● **What is needed**: Your task is to restate the data word for word.

+---+

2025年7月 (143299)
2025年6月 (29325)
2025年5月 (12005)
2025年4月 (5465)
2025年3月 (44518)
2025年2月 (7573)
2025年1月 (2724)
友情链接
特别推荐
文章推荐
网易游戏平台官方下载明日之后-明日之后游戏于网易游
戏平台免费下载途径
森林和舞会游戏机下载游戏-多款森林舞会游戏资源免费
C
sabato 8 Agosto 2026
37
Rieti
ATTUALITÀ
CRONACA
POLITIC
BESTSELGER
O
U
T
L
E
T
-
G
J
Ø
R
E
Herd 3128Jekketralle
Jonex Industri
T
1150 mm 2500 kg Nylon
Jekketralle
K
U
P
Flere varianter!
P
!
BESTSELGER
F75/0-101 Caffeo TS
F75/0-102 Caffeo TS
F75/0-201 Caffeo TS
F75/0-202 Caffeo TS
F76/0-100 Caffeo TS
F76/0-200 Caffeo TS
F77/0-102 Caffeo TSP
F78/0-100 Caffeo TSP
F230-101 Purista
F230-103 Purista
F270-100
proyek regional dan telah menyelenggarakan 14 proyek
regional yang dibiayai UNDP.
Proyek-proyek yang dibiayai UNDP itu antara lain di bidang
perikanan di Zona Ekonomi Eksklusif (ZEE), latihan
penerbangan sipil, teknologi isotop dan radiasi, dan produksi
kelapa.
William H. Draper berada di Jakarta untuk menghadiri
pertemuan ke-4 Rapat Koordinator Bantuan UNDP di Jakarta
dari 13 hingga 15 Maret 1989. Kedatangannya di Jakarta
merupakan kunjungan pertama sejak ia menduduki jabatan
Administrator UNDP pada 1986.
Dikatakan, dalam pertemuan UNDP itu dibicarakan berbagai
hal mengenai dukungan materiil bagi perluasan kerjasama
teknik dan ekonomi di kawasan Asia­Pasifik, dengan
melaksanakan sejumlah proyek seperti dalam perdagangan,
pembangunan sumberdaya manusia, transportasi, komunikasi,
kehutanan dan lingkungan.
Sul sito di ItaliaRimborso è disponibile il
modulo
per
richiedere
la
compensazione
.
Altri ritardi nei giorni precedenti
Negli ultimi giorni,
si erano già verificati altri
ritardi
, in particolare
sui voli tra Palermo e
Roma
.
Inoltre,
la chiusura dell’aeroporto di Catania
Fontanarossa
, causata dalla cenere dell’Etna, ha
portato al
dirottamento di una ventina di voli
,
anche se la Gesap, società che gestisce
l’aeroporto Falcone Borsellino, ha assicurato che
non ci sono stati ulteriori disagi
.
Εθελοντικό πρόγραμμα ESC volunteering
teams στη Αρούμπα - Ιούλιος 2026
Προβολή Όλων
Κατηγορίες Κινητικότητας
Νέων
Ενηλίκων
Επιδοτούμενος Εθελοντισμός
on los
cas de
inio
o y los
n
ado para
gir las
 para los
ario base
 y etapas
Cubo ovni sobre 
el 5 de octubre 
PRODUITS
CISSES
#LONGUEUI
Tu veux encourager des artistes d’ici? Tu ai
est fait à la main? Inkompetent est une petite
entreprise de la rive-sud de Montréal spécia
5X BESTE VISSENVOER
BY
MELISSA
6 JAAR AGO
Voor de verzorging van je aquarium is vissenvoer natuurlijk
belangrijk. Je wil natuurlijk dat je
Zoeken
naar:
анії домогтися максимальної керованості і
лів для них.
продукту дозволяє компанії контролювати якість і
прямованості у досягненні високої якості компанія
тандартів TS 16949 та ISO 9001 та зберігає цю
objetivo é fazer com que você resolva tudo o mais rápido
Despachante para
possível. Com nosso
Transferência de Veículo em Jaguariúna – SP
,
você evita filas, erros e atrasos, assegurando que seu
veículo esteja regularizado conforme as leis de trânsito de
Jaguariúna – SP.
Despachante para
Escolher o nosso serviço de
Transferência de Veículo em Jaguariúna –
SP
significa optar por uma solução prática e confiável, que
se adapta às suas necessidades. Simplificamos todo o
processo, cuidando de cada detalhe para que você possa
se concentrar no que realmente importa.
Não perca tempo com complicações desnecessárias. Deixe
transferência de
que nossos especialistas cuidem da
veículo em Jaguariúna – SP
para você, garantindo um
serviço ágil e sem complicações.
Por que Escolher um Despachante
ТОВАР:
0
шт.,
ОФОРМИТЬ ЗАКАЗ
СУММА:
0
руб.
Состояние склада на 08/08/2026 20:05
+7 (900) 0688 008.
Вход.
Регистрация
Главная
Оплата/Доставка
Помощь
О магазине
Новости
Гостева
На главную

+---+

● **Your solution**:
2025年7月 (143299)
2025年6月 (29325)
2025年5月 (12005)
2025年4月 (5465)
2025年3月 (44518)
2025年2月 (7573)
2025年1月 (2724)
友情链接
特别推荐
文章推荐
网易游戏平台官方下载明日之后-明日之后游戏于网易游
戏平台免费下载途径
森林和舞会游戏机下载游戏-多款森林舞会游戏资源免费
C
sabato 8 Agosto 2026
37
Rieti
ATTUALITÀ
CRONACA
POLITIC
BESTSELGER
O
U
T
L
E
T
-
G
J
Ø
R
E
Herd 3128Jekketralle
Jonex Industri
T
1150 mm 2500 kg Nylon
Jekketralle
K
U
P
Flere varianter!
P
!
BESTSELGER
F75/0-101 Caffeo TS
F75/0-102 Caffeo TS
F75/0-201 Caffeo TS
F75/0-202 Caffeo TS
F76/0-100 Caffeo TS
F76/0-200 Caffeo TS
F77/0-102 Caffeo TSP
F78/0-100 Caffeo TSP
F230-101 Purista
F230-103 Purista
F270-100
proyek regional dan telah menyelenggarakan 14 proyek
regional yang dibiayai UNDP.
Proyek-proyek yang dibiayai UNDP itu antara lain di bidang
perikanan di Zona Ekonomi Eksklusif (ZEE), latihan
penerbangan sipil, teknologi isotop dan radiasi, dan produksi
kelapa.
William H. Draper berada di Jakarta untuk menghadiri
pertemuan ke-4 Rapat Koordinator Bantuan UNDP di Jakarta
dari 13 hingga 15 Maret 1989. Kedatangannya di Jakarta
merupakan kunjungan pertama sejak ia menduduki jabatan
Administrator UNDP pada 1986.
Dikatakan, dalam pertemuan UNDP itu dibicarakan berbagai
hal mengenai dukungan materiil bagi perluasan kerjasama
teknik dan ekonomi di kawasan Asia­Pasifik, dengan
melaksanakan sejumlah proyek seperti dalam perdagangan,
pembangunan sumberdaya manusia, transportasi, komunikasi,
kehutanan dan lingkungan.
Sul sito di ItaliaRimborso è disponibile il
modulo
per
richiedere
la
compensazione
.
Altri ritardi nei giorni precedenti
Negli ultimi giorni,
si erano già verificati altri
ritardi
, in particolare
sui voli tra Palermo e
Roma
.
Inoltre,
la chiusura dell’aeroporto di Catania
Fontanarossa
, causata dalla cenere dell’Etna, ha
portato al
dirottamento di una ventina di voli
,
anche se la Gesap, società che gestisce
l’aeroporto Falcone Borsellino, ha assicurato che
non ci sono stati ulteriori disagi
.
Εθελοντικό πρόγραμμα ESC volunteering
teams στη Αρούμπα - Ιούλιος 2026
Προβολή Όλων
Κατηγορίες Κινητικότητας
Νέων
Ενηλίκων
Επιδοτούμενος Εθελοντισμός
on los
cas de
inio
o y los
n
ado para
gir las
 para los
ario base
 y etapas
Cubo ovni sobre 
el 5 de octubre 
PRODUITS
CISSES
#LONGUEUI
Tu veux encourager des artistes d’ici? Tu ai
est fait à la main? Inkompetent est une petite
entreprise de la rive-sud de Montréal spécia
5X BESTE VISSENVOER
BY
MELISSA
6 JAAR AGO
Voor de verzorging van je aquarium is vissenvoer natuurlijk
belangrijk. Je wil natuurlijk dat je
Zoeken
naar:
анії домогтися максимальної керованості і
лів для них.
продукту дозволяє компанії контролювати якість і
прямованості у досягненні високої якості компанія
тандартів TS 16949 та ISO 9001 та зберігає цю
objetivo é fazer com que você resolva tudo o mais rápido
Despachante para
possível. Com nosso
Transferência de Veículo em Jaguariúna – SP
,
você evita filas, erros e atrasos, assegurando que seu
veículo esteja regularizado conforme as leis de trânsito de
Jaguariúna – SP.
Despachante para
Escolher o nosso serviço de
Transferência de Veículo em Jaguariúna –
SP
significa optar por uma solução prática e confiável, que
se adapta às suas necessidades. Simplificamos todo o
processo, cuidando de cada detalhe para que você possa
se concentrar no que realmente importa.
Não perca tempo com complicações desnecessárias. Deixe
transferência de
que nossos especialistas cuidem da
veículo em Jaguariúna – SP
para você, garantindo um
serviço ágil e sem complicações.
Por que Escolher um Despachante
ТОВАР:
0
шт.,
ОФОРМИТЬ ЗАКАЗ
СУММА:
0
руб.
Состояние склада на 08/08/2026 20:05
+7 (900) 0688 008.
Вход.
Регистрация
Главная
Оплата/Доставка
Помощь
О магазине
Новости
Гостева
На главную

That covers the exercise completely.